#### Recorded information ####
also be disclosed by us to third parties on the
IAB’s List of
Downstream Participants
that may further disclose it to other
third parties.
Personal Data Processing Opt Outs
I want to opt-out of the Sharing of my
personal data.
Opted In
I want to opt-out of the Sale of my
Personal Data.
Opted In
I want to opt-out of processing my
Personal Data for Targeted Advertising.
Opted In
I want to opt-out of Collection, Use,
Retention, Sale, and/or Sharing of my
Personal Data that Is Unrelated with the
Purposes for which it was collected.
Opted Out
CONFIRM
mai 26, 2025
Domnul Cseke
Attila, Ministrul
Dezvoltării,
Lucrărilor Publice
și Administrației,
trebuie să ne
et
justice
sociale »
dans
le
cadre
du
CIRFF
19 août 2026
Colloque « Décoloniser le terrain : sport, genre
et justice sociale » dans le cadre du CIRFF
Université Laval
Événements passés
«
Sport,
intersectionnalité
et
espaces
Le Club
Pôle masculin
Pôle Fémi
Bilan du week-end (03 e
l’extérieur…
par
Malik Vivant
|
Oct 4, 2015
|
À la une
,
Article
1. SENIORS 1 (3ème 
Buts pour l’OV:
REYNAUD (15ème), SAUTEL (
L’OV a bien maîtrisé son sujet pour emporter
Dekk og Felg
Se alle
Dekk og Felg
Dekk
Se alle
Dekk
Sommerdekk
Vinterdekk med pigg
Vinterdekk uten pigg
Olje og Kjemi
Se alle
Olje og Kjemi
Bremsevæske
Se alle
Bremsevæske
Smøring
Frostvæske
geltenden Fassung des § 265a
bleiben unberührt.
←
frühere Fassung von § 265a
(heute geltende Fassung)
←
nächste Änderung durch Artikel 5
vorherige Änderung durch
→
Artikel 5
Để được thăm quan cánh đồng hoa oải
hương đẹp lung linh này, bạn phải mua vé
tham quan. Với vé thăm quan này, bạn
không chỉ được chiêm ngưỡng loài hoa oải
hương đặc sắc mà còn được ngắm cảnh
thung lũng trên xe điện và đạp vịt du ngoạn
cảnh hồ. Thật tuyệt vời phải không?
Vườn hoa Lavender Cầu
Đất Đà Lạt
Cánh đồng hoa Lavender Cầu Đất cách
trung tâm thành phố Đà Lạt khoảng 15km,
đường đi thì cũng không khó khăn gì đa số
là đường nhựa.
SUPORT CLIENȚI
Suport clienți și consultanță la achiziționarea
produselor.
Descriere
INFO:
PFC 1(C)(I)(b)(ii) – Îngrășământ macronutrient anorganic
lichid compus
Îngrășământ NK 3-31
####
| Problem to work on |
Copy every line of all the records above word for word, keeping the same line breaks and order.

| Answer box |
also be disclosed by us to third parties on the
IAB’s List of
Downstream Participants
that may further disclose it to other
third parties.
Personal Data Processing Opt Outs
I want to opt-out of the Sharing of my
personal data.
Opted In
I want to opt-out of the Sale of my
Personal Data.
Opted In
I want to opt-out of processing my
Personal Data for Targeted Advertising.
Opted In
I want to opt-out of Collection, Use,
Retention, Sale, and/or Sharing of my
Personal Data that Is Unrelated with the
Purposes for which it was collected.
Opted Out
CONFIRM
mai 26, 2025
Domnul Cseke
Attila, Ministrul
Dezvoltării,
Lucrărilor Publice
și Administrației,
trebuie să ne
et
justice
sociale »
dans
le
cadre
du
CIRFF
19 août 2026
Colloque « Décoloniser le terrain : sport, genre
et justice sociale » dans le cadre du CIRFF
Université Laval
Événements passés
«
Sport,
intersectionnalité
et
espaces
Le Club
Pôle masculin
Pôle Fémi
Bilan du week-end (03 e
l’extérieur…
par
Malik Vivant
|
Oct 4, 2015
|
À la une
,
Article
1. SENIORS 1 (3ème 
Buts pour l’OV:
REYNAUD (15ème), SAUTEL (
L’OV a bien maîtrisé son sujet pour emporter
Dekk og Felg
Se alle
Dekk og Felg
Dekk
Se alle
Dekk
Sommerdekk
Vinterdekk med pigg
Vinterdekk uten pigg
Olje og Kjemi
Se alle
Olje og Kjemi
Bremsevæske
Se alle
Bremsevæske
Smøring
Frostvæske
geltenden Fassung des § 265a
bleiben unberührt.
←
frühere Fassung von § 265a
(heute geltende Fassung)
←
nächste Änderung durch Artikel 5
vorherige Änderung durch
→
Artikel 5
Để được thăm quan cánh đồng hoa oải
hương đẹp lung linh này, bạn phải mua vé
tham quan. Với vé thăm quan này, bạn
không chỉ được chiêm ngưỡng loài hoa oải
hương đặc sắc mà còn được ngắm cảnh
thung lũng trên xe điện và đạp vịt du ngoạn
cảnh hồ. Thật tuyệt vời phải không?
Vườn hoa Lavender Cầu
Đất Đà Lạt
Cánh đồng hoa Lavender Cầu Đất cách
trung tâm thành phố Đà Lạt khoảng 15km,
đường đi thì cũng không khó khăn gì đa số
là đường nhựa.
SUPORT CLIENȚI
Suport clienți și consultanță la achiziționarea
produselor.
Descriere
INFO:
PFC 1(C)(I)(b)(ii) – Îngrășământ macronutrient anorganic
lichid compus
Îngrășământ NK 3-31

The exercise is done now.